ASSIGNMENT 1: Using the Transformer for PyTorch page and the records below, decide whether each statement agrees with the page: (a) the decoder stack, like the encoder stack, is made up of N identical layers; (b) the model uses recurrent connections; (c) the decoder produces the entire output sequence in a single step. Answer yes or no for each, quoting the deciding words of the page.

DOCUMENT EXTRACT:
Transformer for PyTorch

Transformer for PyTorch

Logo for Transformer for PyTorch
This implementation of Transformer model architecture is based on the optimized implementation in Fairseq NLP toolkit.
Latest Version
April 4, 2023
Compressed Size
845.58 KB

The Transformer is a Neural Machine Translation (NMT) model which uses attention mechanism to boost training speed and overall accuracy. The Transformer model was introduced in Attention Is All You Need and improved in Scaling Neural Machine Translation. This implementation is based on the optimized implementation in Facebook's Fairseq NLP toolkit, built on top of PyTorch.

This model is trained with mixed precision using Tensor Cores on NVIDIA Volta, Turing and Ampere GPU architectures. Therefore, researchers can get results 6.5x faster than training without Tensor Cores, while experiencing the benefits of mixed precision training. This model is tested against each NGC monthly container release to ensure consistent accuracy and performance over time.

Model architecture

The Transformer model uses standard NMT encoder-decoder architecture. This model unlike other NMT models, uses no recurrent connections and operates on fixed size context window. The encoder stack is made up of N identical layers. Each layer is composed of the following sublayers: 1. Self-attention layer 2. Feedforward network (which is 2 fully-connected layers) Like the encoder stack, the decoder stack is made up of N identical layers. Each layer is composed of the sublayers: 1. Self-attention layer 2. Multi-headed attention layer combining encoder outputs with results from the previous self-attention layer. 3. Feedforward network (2 fully-connected layers)

The encoder uses self-attention to compute a representation of the input sequence. The decoder generates the output sequence one token at a time, taking the encoder output and previous decoder-outputted tokens as inputs. The model also applies embeddings on the input and output tokens, and adds a constant positional encoding. The positional encoding adds information about the position of each token.

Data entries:
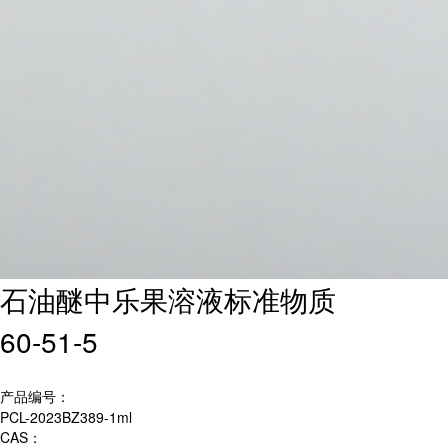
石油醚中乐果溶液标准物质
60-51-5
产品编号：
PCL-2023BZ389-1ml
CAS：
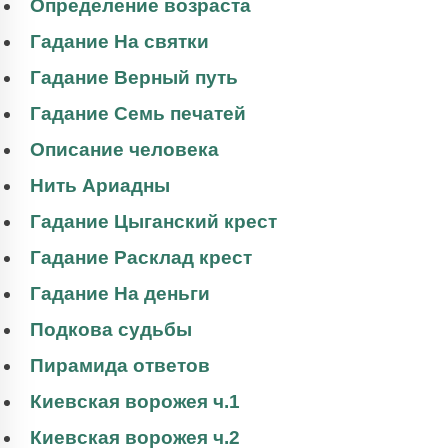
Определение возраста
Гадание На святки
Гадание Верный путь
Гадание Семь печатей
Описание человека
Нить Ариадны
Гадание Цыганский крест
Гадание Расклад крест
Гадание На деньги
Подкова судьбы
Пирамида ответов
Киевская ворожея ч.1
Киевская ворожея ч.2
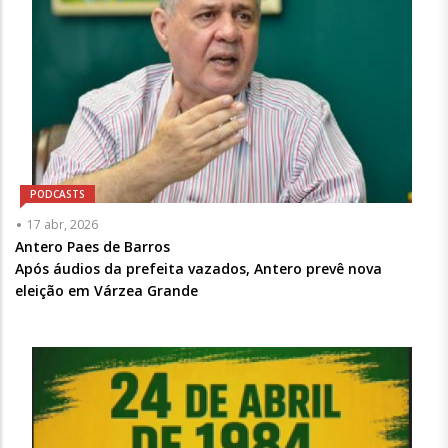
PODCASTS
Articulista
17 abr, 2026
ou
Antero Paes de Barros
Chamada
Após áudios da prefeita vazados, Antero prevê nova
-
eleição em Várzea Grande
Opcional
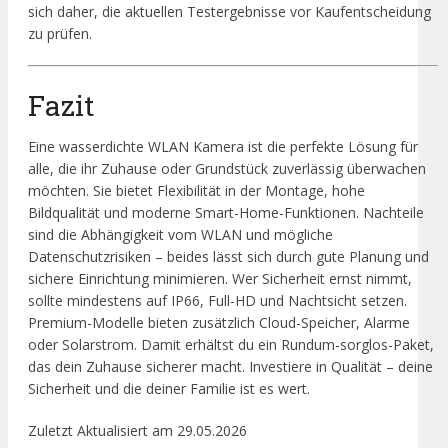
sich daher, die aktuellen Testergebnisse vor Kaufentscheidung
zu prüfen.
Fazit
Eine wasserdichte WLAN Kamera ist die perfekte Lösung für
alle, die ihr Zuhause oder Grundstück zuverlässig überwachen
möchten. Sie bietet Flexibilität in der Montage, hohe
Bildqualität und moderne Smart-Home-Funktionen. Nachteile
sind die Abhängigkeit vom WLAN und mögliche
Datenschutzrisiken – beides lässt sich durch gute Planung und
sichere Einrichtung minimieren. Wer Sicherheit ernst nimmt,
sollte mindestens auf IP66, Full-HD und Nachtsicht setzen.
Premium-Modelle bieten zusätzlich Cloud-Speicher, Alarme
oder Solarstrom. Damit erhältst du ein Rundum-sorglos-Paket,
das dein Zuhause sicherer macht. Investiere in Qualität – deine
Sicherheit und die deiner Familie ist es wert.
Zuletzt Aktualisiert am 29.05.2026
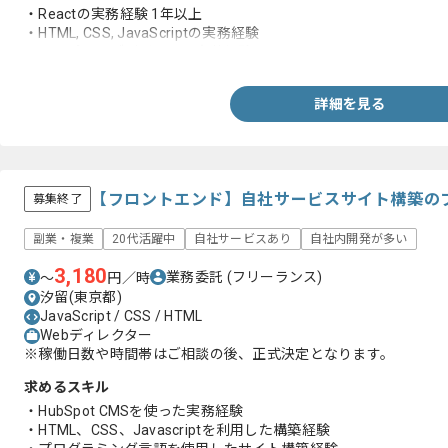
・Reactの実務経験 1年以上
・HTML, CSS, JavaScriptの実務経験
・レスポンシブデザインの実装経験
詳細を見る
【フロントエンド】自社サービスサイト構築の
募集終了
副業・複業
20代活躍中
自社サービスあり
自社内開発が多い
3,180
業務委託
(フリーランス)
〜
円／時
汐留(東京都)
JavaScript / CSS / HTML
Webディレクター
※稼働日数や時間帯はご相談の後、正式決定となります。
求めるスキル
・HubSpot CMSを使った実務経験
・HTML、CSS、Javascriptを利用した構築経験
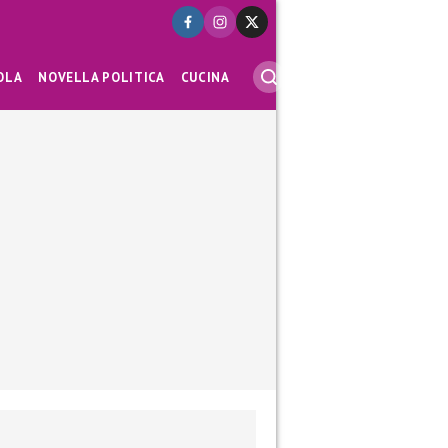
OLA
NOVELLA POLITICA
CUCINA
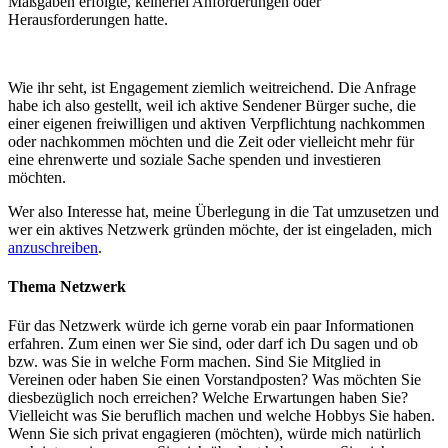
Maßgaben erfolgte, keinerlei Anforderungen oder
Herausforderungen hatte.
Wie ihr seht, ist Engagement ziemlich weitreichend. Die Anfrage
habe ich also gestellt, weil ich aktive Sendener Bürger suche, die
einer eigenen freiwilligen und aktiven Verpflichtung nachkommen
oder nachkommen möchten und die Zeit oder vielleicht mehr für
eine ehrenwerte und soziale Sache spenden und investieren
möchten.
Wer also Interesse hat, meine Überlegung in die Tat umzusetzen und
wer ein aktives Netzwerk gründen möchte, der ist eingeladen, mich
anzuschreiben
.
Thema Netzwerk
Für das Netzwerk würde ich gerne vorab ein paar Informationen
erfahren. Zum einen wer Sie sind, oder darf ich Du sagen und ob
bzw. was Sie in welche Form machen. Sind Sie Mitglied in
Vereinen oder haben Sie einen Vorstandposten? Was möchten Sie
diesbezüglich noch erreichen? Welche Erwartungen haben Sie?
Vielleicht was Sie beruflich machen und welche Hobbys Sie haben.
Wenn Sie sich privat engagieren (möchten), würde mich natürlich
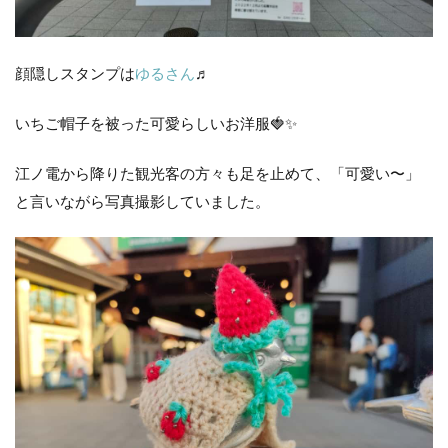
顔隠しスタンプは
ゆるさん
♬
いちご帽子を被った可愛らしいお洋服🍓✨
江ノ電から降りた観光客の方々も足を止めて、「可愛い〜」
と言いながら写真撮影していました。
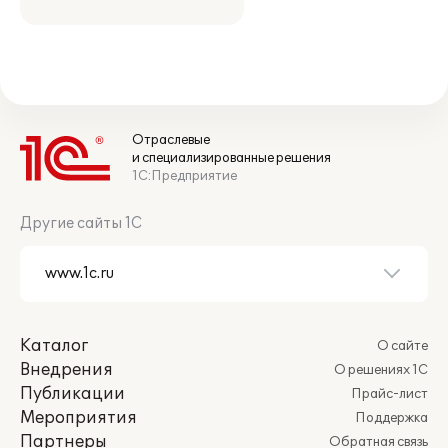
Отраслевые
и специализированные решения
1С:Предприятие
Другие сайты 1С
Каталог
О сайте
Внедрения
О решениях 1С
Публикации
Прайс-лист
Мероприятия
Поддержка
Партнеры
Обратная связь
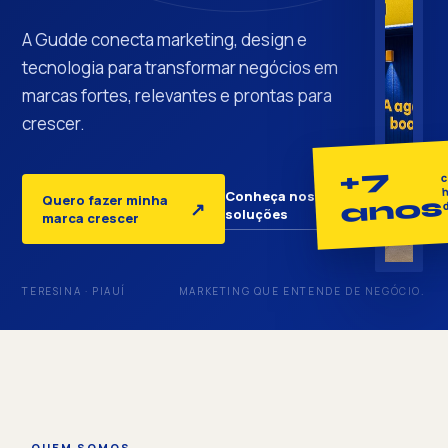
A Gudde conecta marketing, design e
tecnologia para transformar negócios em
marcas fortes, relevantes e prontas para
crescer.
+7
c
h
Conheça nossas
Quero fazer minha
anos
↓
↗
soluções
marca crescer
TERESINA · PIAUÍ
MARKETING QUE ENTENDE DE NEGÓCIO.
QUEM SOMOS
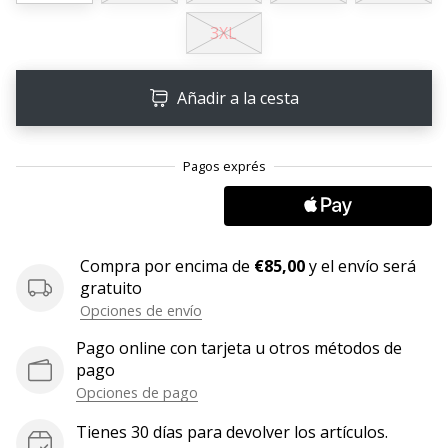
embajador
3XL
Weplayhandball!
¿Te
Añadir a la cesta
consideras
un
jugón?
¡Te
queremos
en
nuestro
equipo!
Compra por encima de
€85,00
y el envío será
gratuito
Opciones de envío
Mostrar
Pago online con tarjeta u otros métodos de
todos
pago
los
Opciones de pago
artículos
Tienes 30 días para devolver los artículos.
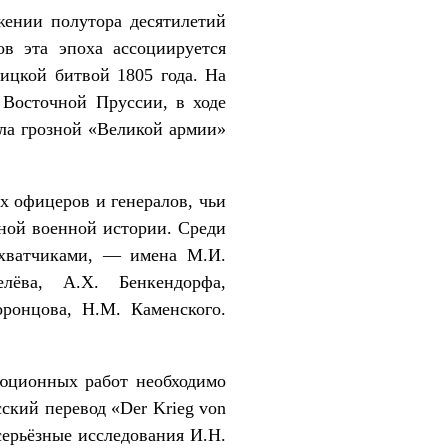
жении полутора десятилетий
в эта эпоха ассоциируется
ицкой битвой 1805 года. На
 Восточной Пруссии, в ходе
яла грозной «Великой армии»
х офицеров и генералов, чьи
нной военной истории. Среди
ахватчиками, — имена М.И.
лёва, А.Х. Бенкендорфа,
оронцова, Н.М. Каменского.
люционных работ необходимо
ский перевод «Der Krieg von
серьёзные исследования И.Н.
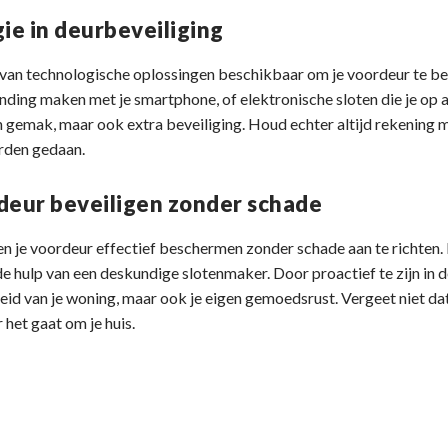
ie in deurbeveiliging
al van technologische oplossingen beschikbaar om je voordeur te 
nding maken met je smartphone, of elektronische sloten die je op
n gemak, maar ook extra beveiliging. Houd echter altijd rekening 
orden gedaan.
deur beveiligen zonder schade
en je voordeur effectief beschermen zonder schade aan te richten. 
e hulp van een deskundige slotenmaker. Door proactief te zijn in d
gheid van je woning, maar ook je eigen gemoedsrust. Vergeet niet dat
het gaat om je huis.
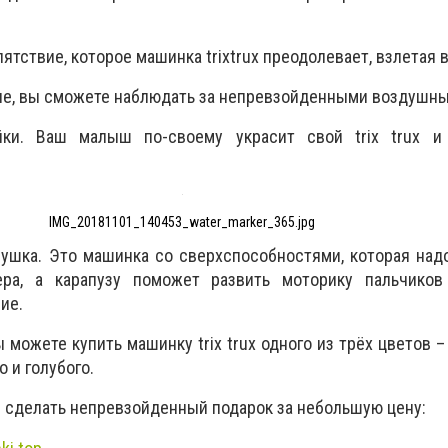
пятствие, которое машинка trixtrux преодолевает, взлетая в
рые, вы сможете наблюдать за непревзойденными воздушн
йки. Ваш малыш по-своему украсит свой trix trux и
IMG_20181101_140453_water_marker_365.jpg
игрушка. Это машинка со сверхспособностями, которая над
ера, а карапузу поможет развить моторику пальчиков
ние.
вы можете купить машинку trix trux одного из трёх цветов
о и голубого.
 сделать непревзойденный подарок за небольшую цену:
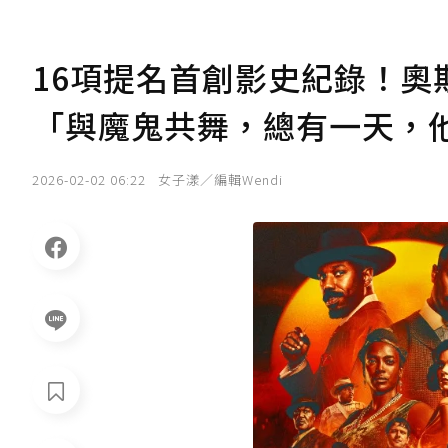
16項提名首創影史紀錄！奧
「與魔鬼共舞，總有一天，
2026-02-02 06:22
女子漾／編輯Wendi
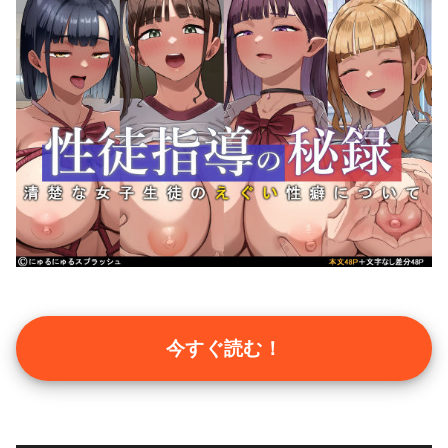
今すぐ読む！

ASSIGNMENT 2: Locate every line of the records above that contains the string "voordeur", and copy each of those lines.

YOUR RESPONSE 1:
(a) Yes: "Like the encoder stack, the decoder stack is made up of N identical layers."
(b) No: "This model unlike other NMT models, uses no recurrent connections and operates on fixed size context window."
(c) No: "The decoder generates the output sequence one token at a time, taking the encoder output and previous decoder-outputted tokens as inputs."

YOUR RESPONSE 2:
al van technologische oplossingen beschikbaar om je voordeur te 
en je voordeur effectief beschermen zonder schade aan te richten. 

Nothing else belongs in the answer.